One of the most dreadful consequences of shipwreck is, when a remnant of the crew, cast off in an open boat, are reduced, by extremity of hunger, to determine by lot, which of them shall first be made the food of his companions. Even in such calamity, this perverse and bitter spirit contrives to find matter for merriment. He laughed in himself when he wrote the stanzas, and tries to make his readers laugh; though they must feel indignant with themselves if they give way to the impulse.

I conclude my letter with two sayings of Bishop Horne’s. “He who sacrifices religion to wit, like the people mentioned by Ælian, worships a fly, and offers up an ox to it.” Again; “Sir Peter Lely made it a rule, never to look at a bad picture, having found, by experience, that, whenever he did so, his pencil took a tint from it.

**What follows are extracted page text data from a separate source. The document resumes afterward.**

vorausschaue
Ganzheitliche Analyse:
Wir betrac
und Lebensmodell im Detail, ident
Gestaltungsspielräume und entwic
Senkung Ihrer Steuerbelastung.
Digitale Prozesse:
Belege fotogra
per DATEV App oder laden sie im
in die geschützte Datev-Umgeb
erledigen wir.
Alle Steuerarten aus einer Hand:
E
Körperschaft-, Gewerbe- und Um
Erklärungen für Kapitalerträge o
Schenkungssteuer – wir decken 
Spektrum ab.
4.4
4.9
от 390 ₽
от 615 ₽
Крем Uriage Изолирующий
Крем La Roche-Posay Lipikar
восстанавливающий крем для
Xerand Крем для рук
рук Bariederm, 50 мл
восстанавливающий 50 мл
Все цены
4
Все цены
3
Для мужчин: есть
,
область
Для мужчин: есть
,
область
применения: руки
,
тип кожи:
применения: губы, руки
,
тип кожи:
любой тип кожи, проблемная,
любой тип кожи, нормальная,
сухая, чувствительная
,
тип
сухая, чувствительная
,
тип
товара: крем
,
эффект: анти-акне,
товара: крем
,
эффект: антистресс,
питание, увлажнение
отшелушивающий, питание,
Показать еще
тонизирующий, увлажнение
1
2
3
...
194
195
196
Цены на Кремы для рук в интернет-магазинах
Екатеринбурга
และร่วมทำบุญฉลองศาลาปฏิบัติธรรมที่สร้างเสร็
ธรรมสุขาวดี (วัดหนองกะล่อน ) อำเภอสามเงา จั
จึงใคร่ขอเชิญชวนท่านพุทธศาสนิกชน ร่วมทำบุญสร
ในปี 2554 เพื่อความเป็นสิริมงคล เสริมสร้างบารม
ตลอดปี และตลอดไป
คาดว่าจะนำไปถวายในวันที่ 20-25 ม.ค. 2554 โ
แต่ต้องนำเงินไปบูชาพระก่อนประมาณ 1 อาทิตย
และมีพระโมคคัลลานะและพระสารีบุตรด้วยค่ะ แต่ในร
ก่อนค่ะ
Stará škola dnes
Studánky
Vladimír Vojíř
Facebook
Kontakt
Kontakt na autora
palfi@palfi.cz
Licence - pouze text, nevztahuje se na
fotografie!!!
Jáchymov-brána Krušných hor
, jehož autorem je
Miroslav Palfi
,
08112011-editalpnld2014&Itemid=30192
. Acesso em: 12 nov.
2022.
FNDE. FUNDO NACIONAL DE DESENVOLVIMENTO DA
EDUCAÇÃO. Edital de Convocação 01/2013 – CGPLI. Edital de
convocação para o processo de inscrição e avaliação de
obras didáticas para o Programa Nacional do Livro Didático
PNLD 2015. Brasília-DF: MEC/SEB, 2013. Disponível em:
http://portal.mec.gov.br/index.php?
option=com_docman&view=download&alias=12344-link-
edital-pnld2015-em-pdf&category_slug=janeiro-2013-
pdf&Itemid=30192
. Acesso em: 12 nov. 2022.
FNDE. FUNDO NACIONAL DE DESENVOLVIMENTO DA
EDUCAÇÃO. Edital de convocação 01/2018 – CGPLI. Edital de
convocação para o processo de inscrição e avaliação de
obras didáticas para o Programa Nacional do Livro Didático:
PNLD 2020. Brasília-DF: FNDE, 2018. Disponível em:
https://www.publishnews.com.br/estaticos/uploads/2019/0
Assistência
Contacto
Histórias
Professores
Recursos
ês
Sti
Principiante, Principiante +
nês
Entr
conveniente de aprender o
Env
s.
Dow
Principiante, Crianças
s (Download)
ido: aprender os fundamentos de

Apply this to bad books and bad company.”

However brilliant the talents of a writer may be, yet, if a book has a tendency to produce a bad effect upon the moral habits of the mind, that book is a bad book.

“When I behold a genius bright and base,
Of tow’ring talents, and terrestrial aims;
Methinks I see, as thrown from her high sphere,
The glorious fragments of a soul immortal,
With rubbish mixt, and glitt’ring in the dust.”

I remain,
My dear Nephew,
Your affectionate Uncle.

147:1 Rev. Hugh James Rose.

155:1 Childe Harold and the four first tales (I am speaking only of the larger works) are most free from objection, at the same time that they are the most beautiful and interesting.

159:1 The Loss of the Kent, and Narratives of the Shipwrecks of the Lady Hobart packet, the Cabalva, &c. &c.